*** Extracto de la página ***

En el pleito, que se conserva en el Archivo Provincial de Córdoba, se cita un primer poder de las monjas del convento del Corpus Christi de Granada al procurador egabrense Francisco Martín del Castillo para tomar posesión, en su nombre, de dicha casa. Se otorga en Granada, el día 20 de junio de 1697, ante el escribano Antonio de Jerez. También se indica que el Obispo de Córdoba les había cedido la iglesia de San Juan "en tanto que se labraba el convento en las casas del presbítero don Sebastián de Andía y Cuéllar", primer objetivo de los fundadores.

Como decíamos, la casa aneja a la ermita era ahora propiedad de don Juan de Góngora y Armenta, Canónigo Racionero de la catedral de Córdoba, que la tenía ahora arrendada a varios vecinos por la cantidad total de 215 reales anuales. La casa lindaba con la iglesia y con otra de los herederos de Gabriel Colodro. En el compromiso de arrendamiento, que el dueño insiste en no reconocer, se acuerda fijar la renta en 25 ducados anuales, es decir, más de lo que pagaban los vecinos en aquel momento y el compromiso de devolver, en su día, el edificio en las mismas condiciones en que se recibía. Así consta en un testimonio otorgado por el escribano Jacinto Lozano Carrillo el día 28 de abril de 1698. El arrendamiento se había realizado por mandato de una Provisión Real y se acordó que la primera paga se haría el día 28 de junio de 1698.

El dueño se niega a recibir el dinero y al cabo de un tiempo pretende iniciar un pleito, alegando que se le deben dos años y medio y que quiere que se anule el contrato. Lo único que consigue el litigante es una nueva Provisión Real, expedida en Granada el día 15 de marzo de 1700, que ordena ejecutar los bienes de Benito Gómez Seto, difunto, hermano y heredero de la fundadora, para pagar los 50 ducados que parecen deberse a don Juan de Góngora.

*** Datos proporcionados ***

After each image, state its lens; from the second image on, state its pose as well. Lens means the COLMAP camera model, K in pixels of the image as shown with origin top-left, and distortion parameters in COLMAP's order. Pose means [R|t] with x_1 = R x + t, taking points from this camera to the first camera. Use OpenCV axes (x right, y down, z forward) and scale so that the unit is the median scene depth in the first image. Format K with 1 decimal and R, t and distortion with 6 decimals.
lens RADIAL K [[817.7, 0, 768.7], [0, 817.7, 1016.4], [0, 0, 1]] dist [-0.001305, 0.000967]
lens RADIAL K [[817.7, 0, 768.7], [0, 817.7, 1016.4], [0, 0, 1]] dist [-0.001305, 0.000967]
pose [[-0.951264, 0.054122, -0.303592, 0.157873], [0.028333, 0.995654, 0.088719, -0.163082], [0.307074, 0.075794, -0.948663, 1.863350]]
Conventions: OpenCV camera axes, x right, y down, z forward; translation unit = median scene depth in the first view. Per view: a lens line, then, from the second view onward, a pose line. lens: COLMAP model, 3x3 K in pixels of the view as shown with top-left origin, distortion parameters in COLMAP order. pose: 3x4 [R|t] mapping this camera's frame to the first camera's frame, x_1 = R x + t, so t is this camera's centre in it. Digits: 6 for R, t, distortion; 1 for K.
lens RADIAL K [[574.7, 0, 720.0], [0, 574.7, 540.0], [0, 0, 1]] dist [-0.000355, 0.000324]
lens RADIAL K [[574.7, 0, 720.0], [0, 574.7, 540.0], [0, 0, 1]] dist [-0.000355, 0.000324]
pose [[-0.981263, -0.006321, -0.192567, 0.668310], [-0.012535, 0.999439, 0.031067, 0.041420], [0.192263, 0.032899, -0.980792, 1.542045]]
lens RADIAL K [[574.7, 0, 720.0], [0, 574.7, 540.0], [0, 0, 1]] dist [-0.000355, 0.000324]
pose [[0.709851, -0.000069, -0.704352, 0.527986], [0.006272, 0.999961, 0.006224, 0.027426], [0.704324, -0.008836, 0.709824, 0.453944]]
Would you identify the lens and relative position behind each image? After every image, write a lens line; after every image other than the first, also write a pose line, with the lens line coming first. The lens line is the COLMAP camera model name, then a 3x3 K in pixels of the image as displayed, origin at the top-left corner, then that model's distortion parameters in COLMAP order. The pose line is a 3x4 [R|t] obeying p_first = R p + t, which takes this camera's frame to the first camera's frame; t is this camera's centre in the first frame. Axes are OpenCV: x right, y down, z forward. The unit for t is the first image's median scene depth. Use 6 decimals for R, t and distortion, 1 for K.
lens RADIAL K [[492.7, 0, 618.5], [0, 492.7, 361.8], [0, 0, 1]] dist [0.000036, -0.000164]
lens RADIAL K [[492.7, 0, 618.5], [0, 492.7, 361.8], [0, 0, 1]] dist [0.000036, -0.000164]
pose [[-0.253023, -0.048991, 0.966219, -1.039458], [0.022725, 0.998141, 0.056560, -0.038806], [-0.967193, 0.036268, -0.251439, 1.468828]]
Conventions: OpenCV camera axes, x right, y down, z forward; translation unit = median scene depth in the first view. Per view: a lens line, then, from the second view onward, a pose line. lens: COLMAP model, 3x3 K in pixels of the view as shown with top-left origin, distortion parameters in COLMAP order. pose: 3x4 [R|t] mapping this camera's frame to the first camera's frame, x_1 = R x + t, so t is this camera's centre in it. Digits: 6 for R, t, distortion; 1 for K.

***

Instrucciones: Reproduzca fielmente el pasaje del extracto sobre el pleito del convento que se abre con las palabras que contienen "El dueño se" y se cierra con "Juan de Góngora.".

Resultado:
El dueño se niega a recibir el dinero y al cabo de un tiempo pretende iniciar un pleito, alegando que se le deben dos años y medio y que quiere que se anule el contrato. Lo único que consigue el litigante es una nueva Provisión Real, expedida en Granada el día 15 de marzo de 1700, que ordena ejecutar los bienes de Benito Gómez Seto, difunto, hermano y heredero de la fundadora, para pagar los 50 ducados que parecen deberse a don Juan de Góngora.